And that can take a lot of different forms.

The United Nations Act Now campaign for individual climate action suggests people can minimize their personal carbon footprint directly by changing their energy and transportation use and food consumption. Other, less direct methods for reducing carbon emissions include divesting from fossil fuel companies in retirement plans, protesting to support climate action and lobbying government officials to pass environmentally sustainable policies.

Kim Cobb, a Brown University climate scientist, said there are consequences to individuals having “outsized” carbon footprints. And still there are people who engage in the environmental movement who don’t consider their personal carbon footprint.

“I think we’re living in an anti-gravity moment where people are able to say, ‘I’m not concerned about my first, personal carbon footprint. Collective action matters the most,'” she said. In the future, though, “there will be a moral and social cost to bear by those individuals.”

Still, there are some climate impacts that people aren’t individually responsible for and can’t change on their own. Over 70% of all greenhouse gas emissions produced between 1988 and 2015 came from 100 fossil fuel companies, according a 2017 report by CDP, formerly known as the Carbon Disclosure Project.

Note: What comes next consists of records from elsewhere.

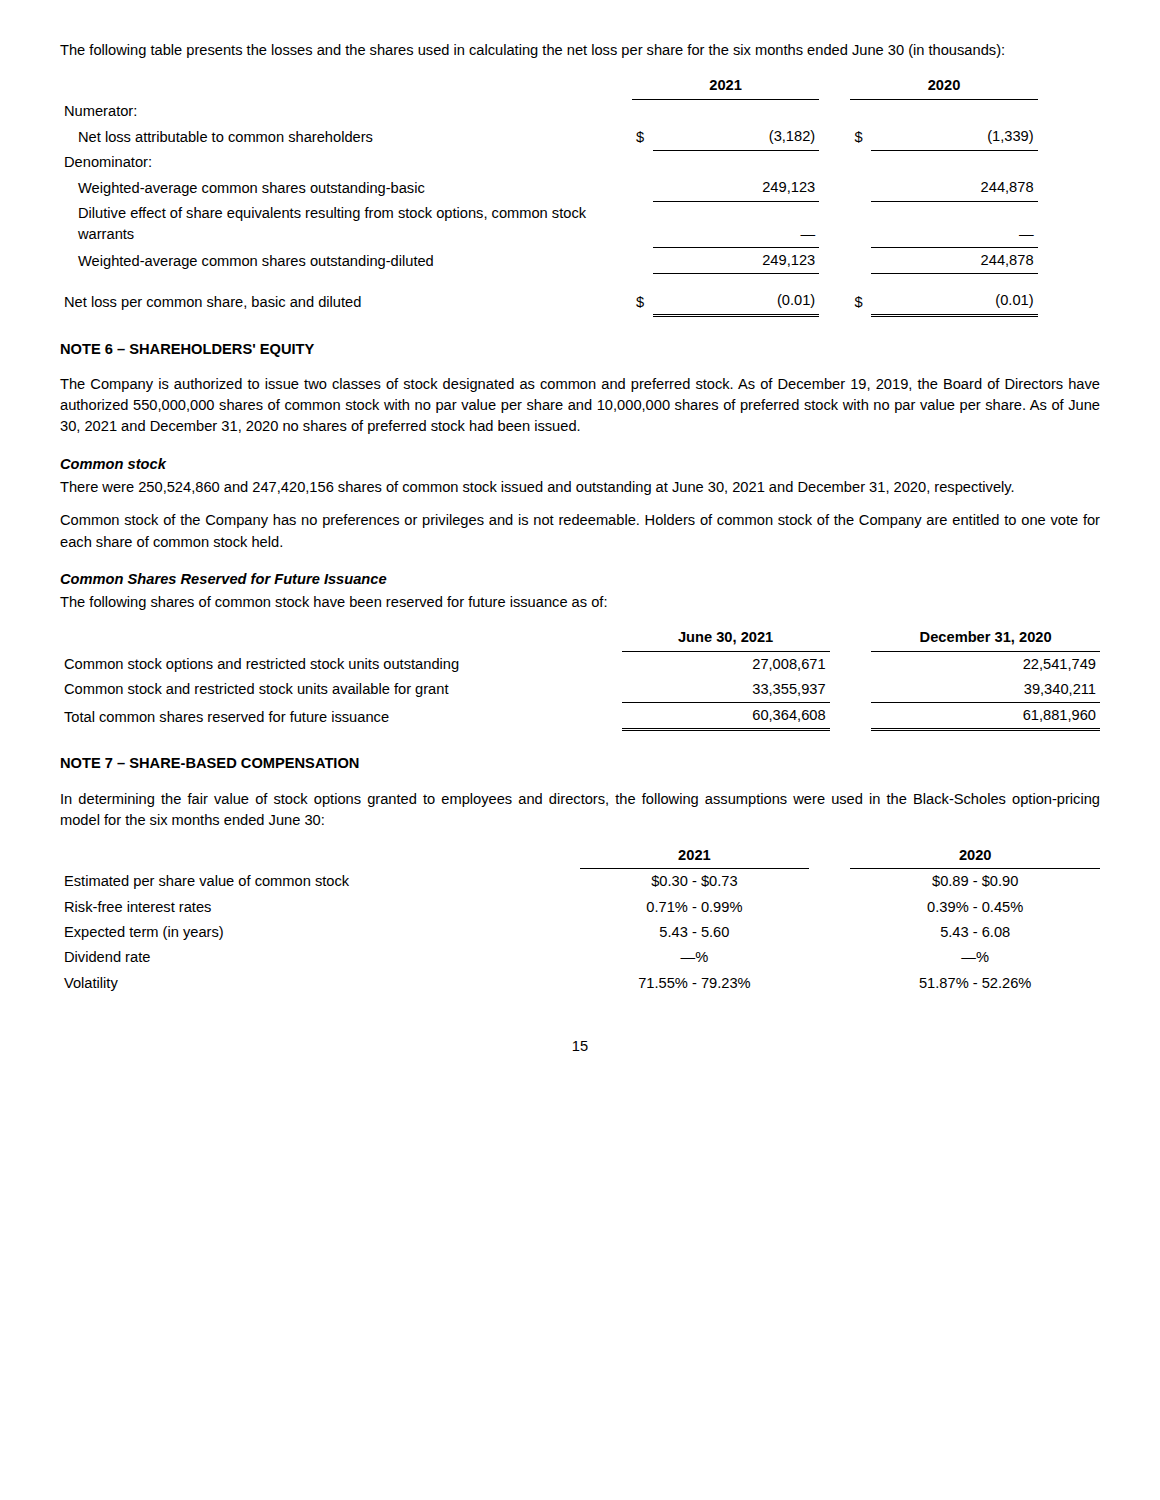The following table presents the losses and the shares used in calculating the net loss per share for the six months ended June 30 (in thousands):
| | | 2021 | | 2020 | |
| Numerator: | | | | | | | |
| Net loss attributable to common shareholders | | $ | (3,182) | | $ | (1,339) | |
| Denominator: | | | | | | | |
| Weighted-average common shares outstanding-basic | | | 249,123 | | | 244,878 | |
| Dilutive effect of share equivalents resulting from stock options, common stock warrants | | | — | | | — | |
| Weighted-average common shares outstanding-diluted | | | 249,123 | | | 244,878 | |
| Net loss per common share, basic and diluted | | $ | (0.01) | | $ | (0.01) | |
NOTE 6 – SHAREHOLDERS' EQUITY
The Company is authorized to issue two classes of stock designated as common and preferred stock. As of December 19, 2019, the Board of Directors have authorized 550,000,000 shares of common stock with no par value per share and 10,000,000 shares of preferred stock with no par value per share. As of June 30, 2021 and December 31, 2020 no shares of preferred stock had been issued.
Common stock
There were 250,524,860 and 247,420,156 shares of common stock issued and outstanding at June 30, 2021 and December 31, 2020, respectively.
Common stock of the Company has no preferences or privileges and is not redeemable. Holders of common stock of the Company are entitled to one vote for each share of common stock held.
Common Shares Reserved for Future Issuance
The following shares of common stock have been reserved for future issuance as of:
| | | June 30, 2021 | | December 31, 2020 |
| Common stock options and restricted stock units outstanding | | 27,008,671 | | 22,541,749 |
| Common stock and restricted stock units available for grant | | 33,355,937 | | 39,340,211 |
| Total common shares reserved for future issuance | | 60,364,608 | | 61,881,960 |
NOTE 7 – SHARE-BASED COMPENSATION
In determining the fair value of stock options granted to employees and directors, the following assumptions were used in the Black-Scholes option-pricing model for the six months ended June 30:
| | | 2021 | | 2020 |
| Estimated per share value of common stock | | $0.30 - $0.73 | | $0.89 - $0.90 |
| Risk-free interest rates | | 0.71% - 0.99% | | 0.39% - 0.45% |
| Expected term (in years) | | 5.43 - 5.60 | | 5.43 - 6.08 |
| Dividend rate | | —% | | —% |
| Volatility | | 71.55% - 79.23% | | 51.87% - 52.26% |
15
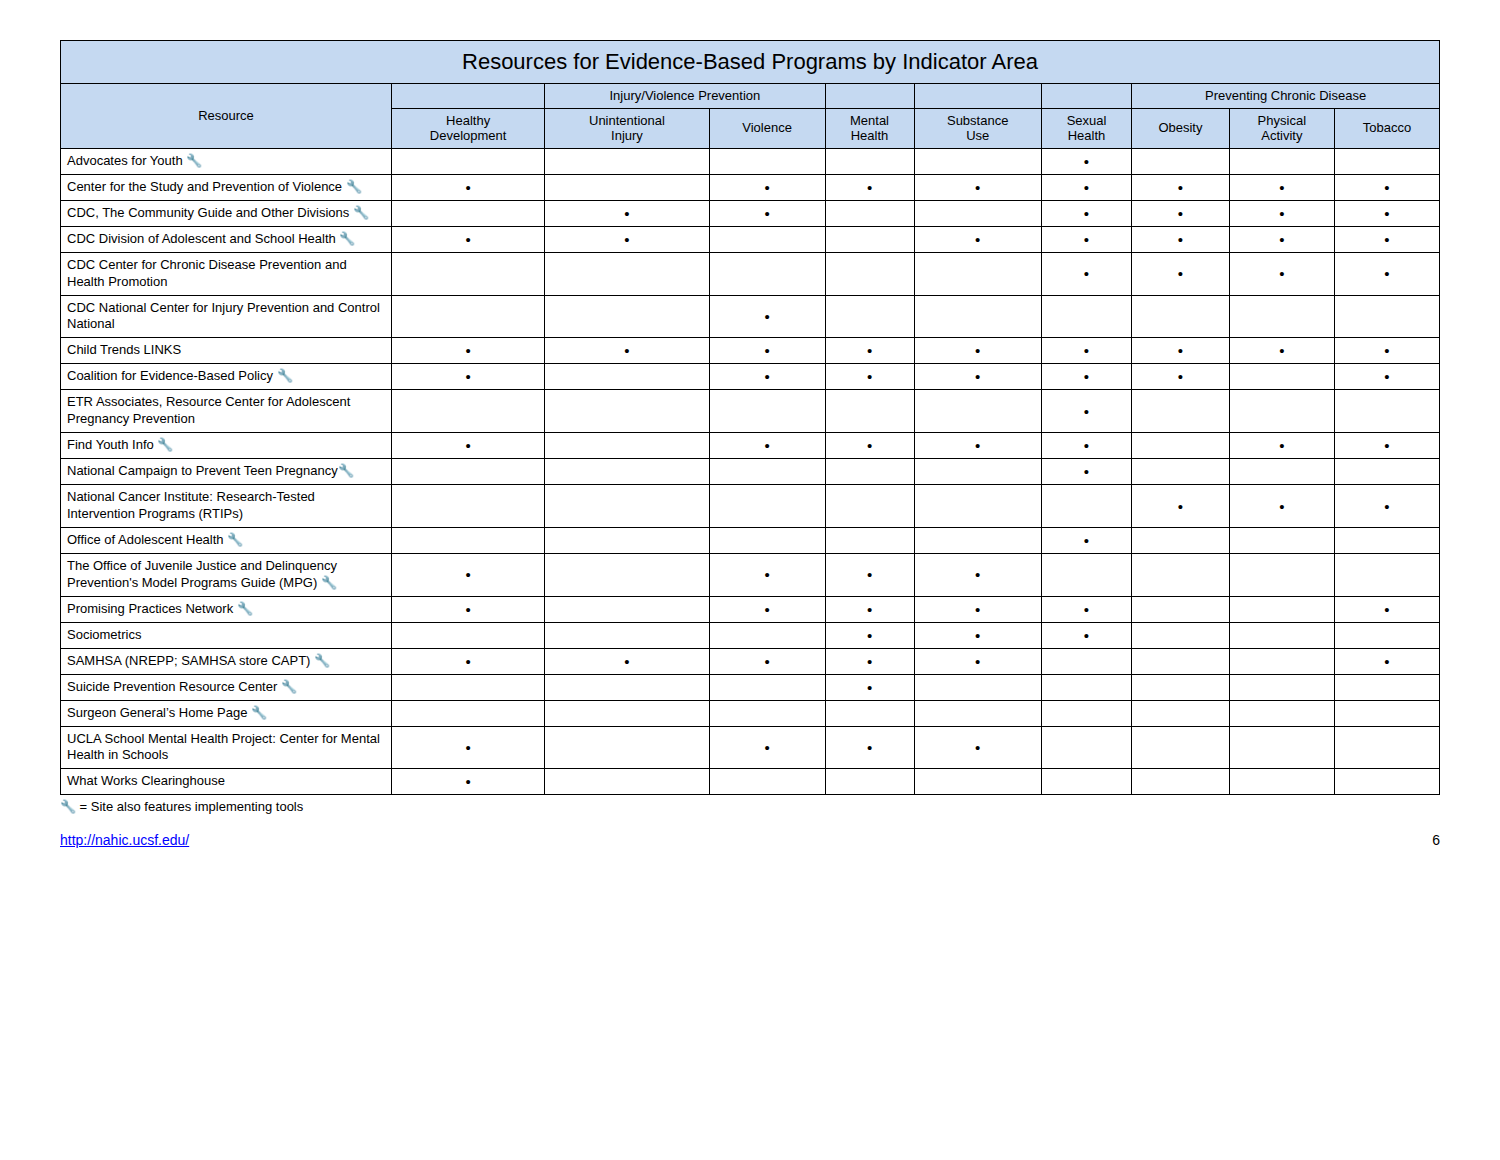Resources for Evidence-Based Programs by Indicator Area
| Resource | | Injury/Violence Prevention | | | | Preventing Chronic Disease |
| --- | --- | --- | --- | --- | --- | --- |
| Healthy Development | Unintentional Injury | Violence | Mental Health | Substance Use | Sexual Health | Obesity | Physical Activity | Tobacco |
| Advocates for Youth 🔧 | | | | | | • | | | |
| Center for the Study and Prevention of Violence 🔧 | • | | • | • | • | • | • | • | • |
| CDC, The Community Guide and Other Divisions 🔧 | | • | • | | | • | • | • | • |
| CDC Division of Adolescent and School Health 🔧 | • | • | | | • | • | • | • | • |
| CDC Center for Chronic Disease Prevention and Health Promotion | | | | | | • | • | • | • |
| CDC National Center for Injury Prevention and Control National | | | • | | | | | | |
| Child Trends LINKS | • | • | • | • | • | • | • | • | • |
| Coalition for Evidence-Based Policy 🔧 | • | | • | • | • | • | • | | • |
| ETR Associates, Resource Center for Adolescent Pregnancy Prevention | | | | | | • | | | |
| Find Youth Info 🔧 | • | | • | • | • | • | | • | • |
| National Campaign to Prevent Teen Pregnancy 🔧 | | | | | | • | | | |
| National Cancer Institute: Research-Tested Intervention Programs (RTIPs) | | | | | | | • | • | • |
| Office of Adolescent Health 🔧 | | | | | | • | | | |
| The Office of Juvenile Justice and Delinquency Prevention's Model Programs Guide (MPG) 🔧 | • | | • | • | • | | | | |
| Promising Practices Network 🔧 | • | | • | • | • | • | | | • |
| Sociometrics | | | | • | • | • | | | |
| SAMHSA (NREPP; SAMHSA store CAPT) 🔧 | • | • | • | • | • | | | | • |
| Suicide Prevention Resource Center 🔧 | | | | • | | | | | |
| Surgeon General’s Home Page 🔧 | | | | | | | | | |
| UCLA School Mental Health Project: Center for Mental Health in Schools | • | | • | • | • | | | | |
| What Works Clearinghouse | • | | | | | | | | |
🔧 = Site also features implementing tools
http://nahic.ucsf.edu/ 6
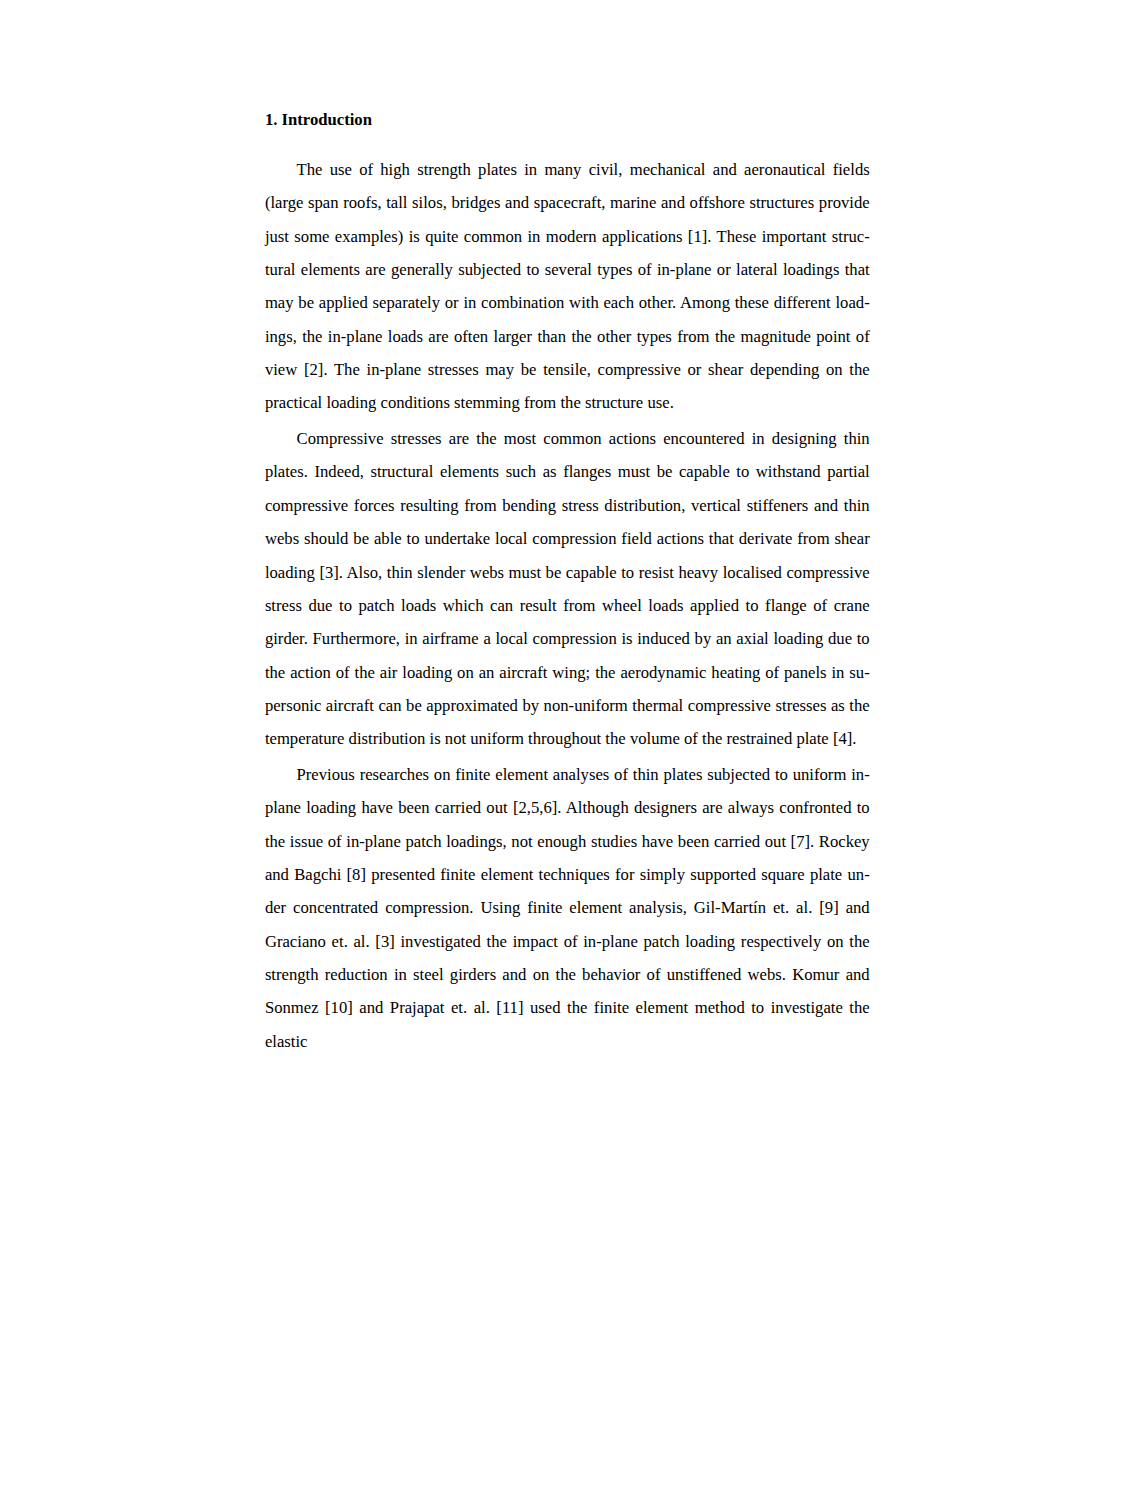1. Introduction
The use of high strength plates in many civil, mechanical and aeronautical fields (large span roofs, tall silos, bridges and spacecraft, marine and offshore structures provide just some examples) is quite common in modern applications [1]. These important structural elements are generally subjected to several types of in-plane or lateral loadings that may be applied separately or in combination with each other. Among these different loadings, the in-plane loads are often larger than the other types from the magnitude point of view [2]. The in-plane stresses may be tensile, compressive or shear depending on the practical loading conditions stemming from the structure use.
Compressive stresses are the most common actions encountered in designing thin plates. Indeed, structural elements such as flanges must be capable to withstand partial compressive forces resulting from bending stress distribution, vertical stiffeners and thin webs should be able to undertake local compression field actions that derivate from shear loading [3]. Also, thin slender webs must be capable to resist heavy localised compressive stress due to patch loads which can result from wheel loads applied to flange of crane girder. Furthermore, in airframe a local compression is induced by an axial loading due to the action of the air loading on an aircraft wing; the aerodynamic heating of panels in supersonic aircraft can be approximated by non-uniform thermal compressive stresses as the temperature distribution is not uniform throughout the volume of the restrained plate [4].
Previous researches on finite element analyses of thin plates subjected to uniform in-plane loading have been carried out [2,5,6]. Although designers are always confronted to the issue of in-plane patch loadings, not enough studies have been carried out [7]. Rockey and Bagchi [8] presented finite element techniques for simply supported square plate under concentrated compression. Using finite element analysis, Gil-Martín et. al. [9] and Graciano et. al. [3] investigated the impact of in-plane patch loading respectively on the strength reduction in steel girders and on the behavior of unstiffened webs. Komur and Sonmez [10] and Prajapat et. al. [11] used the finite element method to investigate the elastic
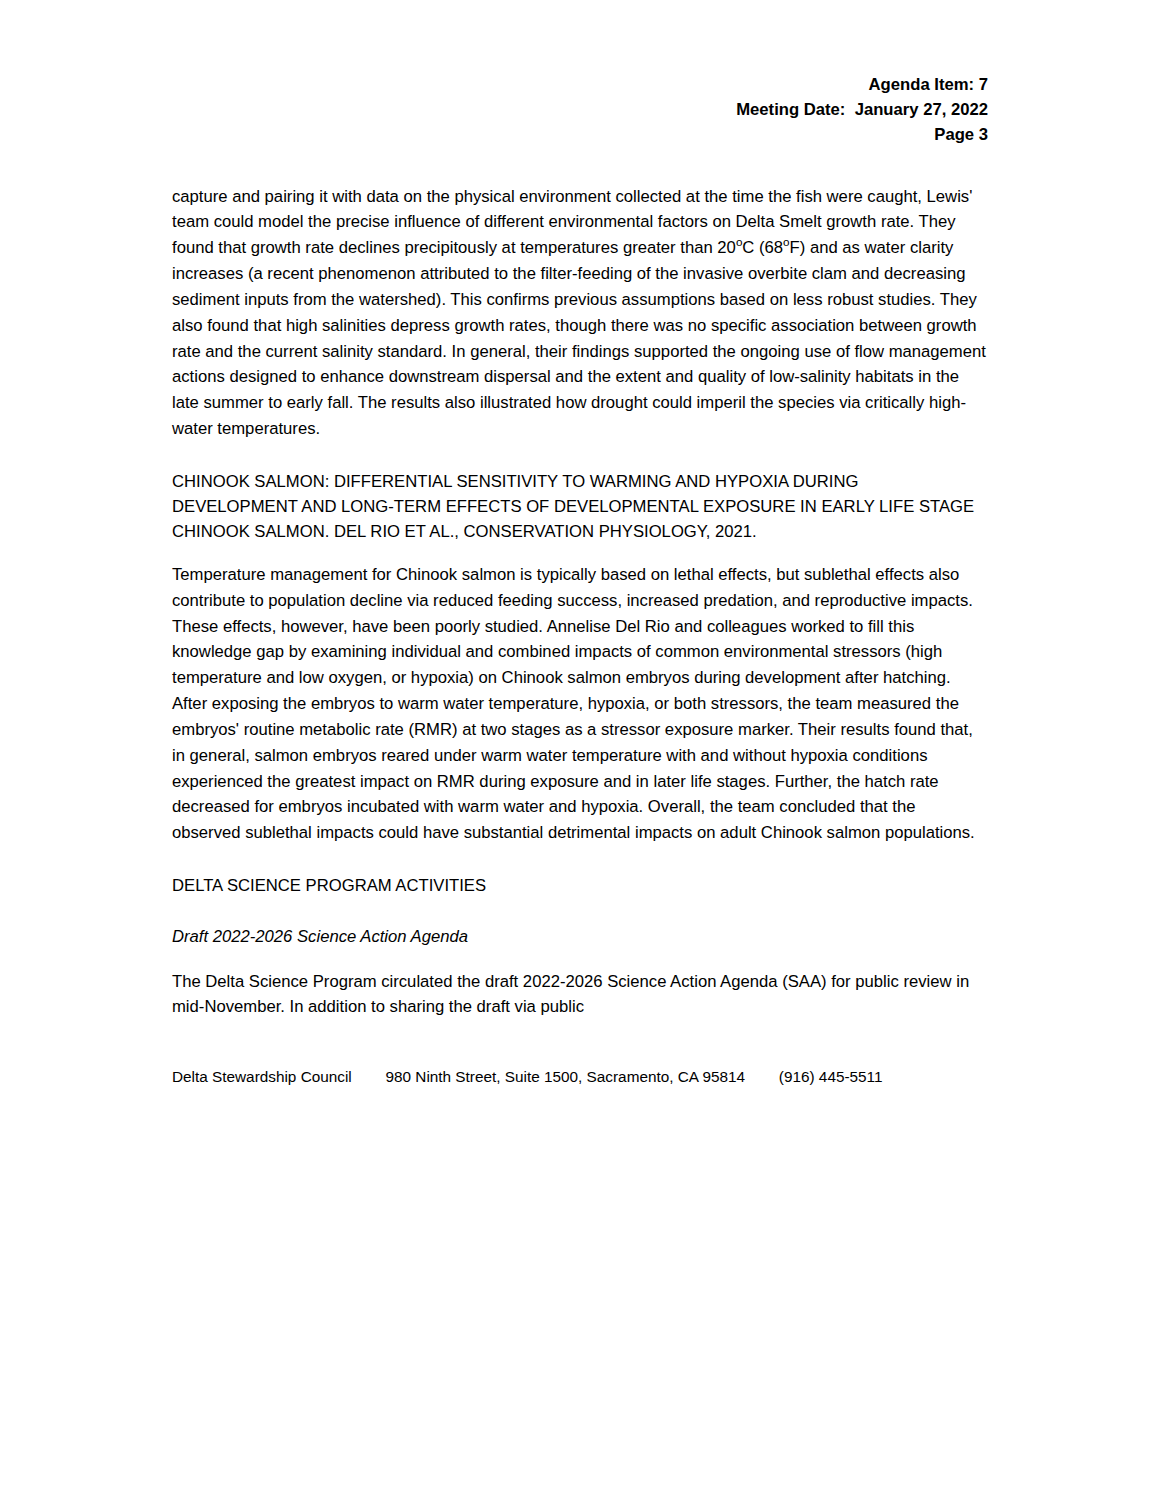Agenda Item: 7
Meeting Date: January 27, 2022
Page 3
capture and pairing it with data on the physical environment collected at the time the fish were caught, Lewis' team could model the precise influence of different environmental factors on Delta Smelt growth rate. They found that growth rate declines precipitously at temperatures greater than 20oC (68oF) and as water clarity increases (a recent phenomenon attributed to the filter-feeding of the invasive overbite clam and decreasing sediment inputs from the watershed). This confirms previous assumptions based on less robust studies. They also found that high salinities depress growth rates, though there was no specific association between growth rate and the current salinity standard. In general, their findings supported the ongoing use of flow management actions designed to enhance downstream dispersal and the extent and quality of low-salinity habitats in the late summer to early fall. The results also illustrated how drought could imperil the species via critically high-water temperatures.
Chinook Salmon: Differential sensitivity to warming and hypoxia during development and long-term effects of developmental exposure in early life stage Chinook salmon. Del Rio et al., Conservation Physiology, 2021.
Temperature management for Chinook salmon is typically based on lethal effects, but sublethal effects also contribute to population decline via reduced feeding success, increased predation, and reproductive impacts. These effects, however, have been poorly studied. Annelise Del Rio and colleagues worked to fill this knowledge gap by examining individual and combined impacts of common environmental stressors (high temperature and low oxygen, or hypoxia) on Chinook salmon embryos during development after hatching. After exposing the embryos to warm water temperature, hypoxia, or both stressors, the team measured the embryos' routine metabolic rate (RMR) at two stages as a stressor exposure marker. Their results found that, in general, salmon embryos reared under warm water temperature with and without hypoxia conditions experienced the greatest impact on RMR during exposure and in later life stages. Further, the hatch rate decreased for embryos incubated with warm water and hypoxia. Overall, the team concluded that the observed sublethal impacts could have substantial detrimental impacts on adult Chinook salmon populations.
Delta Science Program Activities
Draft 2022-2026 Science Action Agenda
The Delta Science Program circulated the draft 2022-2026 Science Action Agenda (SAA) for public review in mid-November. In addition to sharing the draft via public
Delta Stewardship Council 980 Ninth Street, Suite 1500, Sacramento, CA 95814 (916) 445-5511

And despite the United Nations’ warnings to drastically cut greenhouse gas emissions, countries are planning on extracting double the amount of fossil fuels than what would be consistent with keeping the global temperature rise below 1.5 degrees Celsius (2.7 degrees Fahrenheit), even as they pledge to make ambitious cuts.

So, although there are things individuals can do to minimize their personal carbon footprints, Mann said, “we must not allow … polluters to reframe the discussion so that it falls entirely upon individuals, which takes the pressure off of them.”

“We can’t pass legislation ourselves that incentivizes renewable energy or that blocks new fossil fuel infrastructure. We can’t impose regulations on industry. We can’t negotiate directly with international partners. We need our policymakers to do that,” Mann said. “Those things can only be enacted at the systematic level, and that’s why we have to keep the pressure on policymakers and on corporations and those who are in a position to make the changes that we can’t make ourselves.”